- _TESTO DI LETTURA_:

Trecento volte New Orleans

Anniversari/Il 7 maggio 1728 veniva fondata la Crescent City, un crogiuolo di etnie, umori e ritmi La città che ha dato i natali ad alcuni tra i maggiori artisti jazz, da Buddy Bolden a Louis Armstrong, a Sidney Bechet

Pubblicato più di 6 anni faEdizione del 19 maggio 2018

Percorrendo Decatur Street si viene progressivamente avvolti da una serie di odori che, mescolandosi assieme, inebriano il cammino passo dopo passo. L’odore salmastro proveniente dalle acque del grande fiume posto sulla destra, confluisce in quello dolciastro della pasticceria Cafe du Monde di fronte e nella fragranza difforme delle spezie provenienti dalle ristorazioni poste sulla sinistra, in prossimità di Jackson Square. Un coacervo di stimolazioni sensoriali lento e costante che trova il culmine nel crocevia pedonale, davanti alla imponente piazza. A quel punto, non resta da far altro che salire lungo l’argine del Mississippi, guadagnando qualche metro in altezza, al fine di trovare il luogo migliore per osservare la Crescent City: da un lato la maestosità del corso d’acqua, dall’altro l’intera città di New Orleans. Che soltanto trecento anni fa non era altro che un lungo andare e venire di boschi e paludi. Fino a quando il 7 maggio 1718, data di riferimento pur se opinabile, le cose cambiarono. Per sempre.

- _DA FARE_: Per ciascuna affermazione rispondi sì o no in base al testo su New Orleans e cita le parole che lo stabiliscono. 1. Il Cafe du Monde è una pasticceria. 2. Percorrendo Decatur Street, le ristorazioni si trovano sulla destra. 3. Trecento anni fa il luogo era fatto di boschi e paludi.

- _DATI DI ORIGINE_:
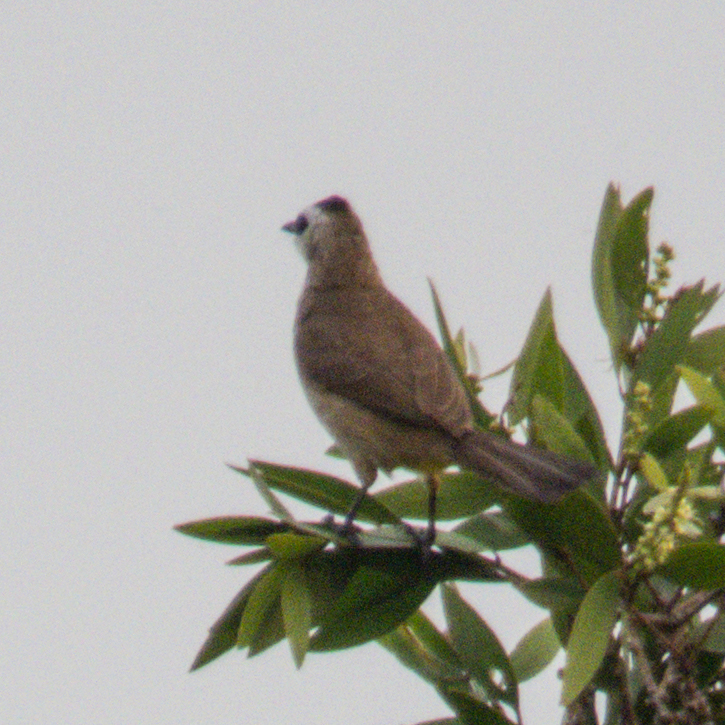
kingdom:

- _RISPOSTA SCRITTA_:
1. Sì: «della pasticceria Cafe du Monde di fronte».
2. No: «dalle ristorazioni poste sulla sinistra».
3. Sì: «non era altro che un lungo andare e venire di boschi e paludi».